Lazard and Tesla (2016): A duplication disaster
When advising SolarCity on its acquisition by Tesla, investment bank Lazard used a Discounted Cash Flow (DCF) model built on SolarCity’s financial spreadsheets. However, things went south when a set of projected liabilities was double-counted within the model’s formula. This error inflated SolarCity’s debt and liabilities, resulting in an initial valuation that understated the company’s worth by about $400 million.
There’s one clear takeaway from Lazard’s costly error. Where possible, I try to move away from relying on anonymous cell coordinates when referencing variables in even simple models. There are two main ways I do this:
- Name Manager: This allows you to assign simple, unambiguous names to critical figures. This prevents confusion or accidental inclusion of the same value twice in a formula. You can name a cell or range in the Name Box in the top-left corner of the Excel window. Alternatively, select the input cell, and in the Formulas tab, click “Define Name.”
- Excel Tables: Formatting datasets as Excel tables forces formulas to use column names instead of direct cell references, making it easier to trace which inputs are used in which formulas. To restructure your data this way, select the range, and in the Insert tab, click “Table.”
Kodak (2005): Multiplied millions
When a Kodak employee was tasked with preparing a spreadsheet for accrued severance payments, they made a simple but critical data entry error—typing one too many zeros. After realizing the mistake had led to an $11 million overstatement of liabilities, the company had to restate earnings.
This mistake is a timely reminder to make the most of Excel’s data integrity tools. Indeed, every manual input should be treated as a potential liability, and two main guardrails can help address this:
- Data Validation: You can block people from entering figures with too many zeros or values that go above a reasonable limit.

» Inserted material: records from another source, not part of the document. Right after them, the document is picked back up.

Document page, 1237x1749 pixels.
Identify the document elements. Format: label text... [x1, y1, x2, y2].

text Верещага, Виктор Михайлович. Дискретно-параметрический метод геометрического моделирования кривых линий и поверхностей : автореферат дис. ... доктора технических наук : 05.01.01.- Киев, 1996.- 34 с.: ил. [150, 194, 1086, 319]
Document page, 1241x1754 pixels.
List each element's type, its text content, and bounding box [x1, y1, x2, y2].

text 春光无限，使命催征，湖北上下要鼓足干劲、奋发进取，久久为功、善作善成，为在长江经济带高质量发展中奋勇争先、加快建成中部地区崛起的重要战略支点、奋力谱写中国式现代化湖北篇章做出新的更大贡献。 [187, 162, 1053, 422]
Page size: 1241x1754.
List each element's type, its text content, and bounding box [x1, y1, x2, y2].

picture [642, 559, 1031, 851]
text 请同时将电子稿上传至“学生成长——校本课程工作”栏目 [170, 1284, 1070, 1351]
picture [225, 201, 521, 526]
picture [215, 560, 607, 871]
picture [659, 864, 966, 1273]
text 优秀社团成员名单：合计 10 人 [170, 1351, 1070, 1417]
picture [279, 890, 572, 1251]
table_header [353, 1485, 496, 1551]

After opening the Data Validation window, set the criteria to “Decimal,” and set a threshold by selecting “Less Than Or Equal To” in the Data field.
- Conditional Formatting: This tool provides a quick but crucial visual check by highlighting any cell whose value exceeds a pre-set threshold. Select the output cells, open the “Home” tab, and select Conditional Formatting > New Rule. Then, set a rule to highlight cells containing values “Greater Than” a safe threshold.
TransAlta (2003): The rogue relative reference
TransAlta, the Canadian power generator, lost about $24 million during a high-stakes bidding process for electricity contracts. This costly mistake was caused by a formula being copied and pasted. Since the formula used relative cell references, when it was pasted into another area of the spreadsheet, it shifted incorrectly. As a result, the bid calculation pulled cost data from the wrong, unrelated rows, effectively pairing the wrong price with the wrong contract.
This mishap illustrates the danger of relying on positional referencing. I’m often tempted to leave cell references as-is, but this habit is a massive calculation risk when I start copying formulas. Instead, I’m mindful to use these workarounds:
- Absolute and mixed references: Press F4 once after adding a cell reference to a formula to add dollar signs ($A$1). This prevents it from shifting when the formula is copied to another location. Press it again to lock only the row reference (A$1), and press it again to lock only the column reference ($A1).
- XLOOKUP or INDEX with XMATCH: These functions retrieve data by matching an identifier rather than relying on its physical position. This ensures the correct data is paired with the correct formula, even if the data changes.
Two of the most effective ways to reduce errors in Microsoft Excel are to ensure your spreadsheets are easy to read and logically structured. Indeed, a confusing layout encourages mistakes, and poorly structured datasets mean that tools designed to audit your figures are less likely to pick up major errors. By prioritizing your worksheets’ structure and auditability, you’re one step closer to ensuring you’re not responsible for the next billion-dollar blunder.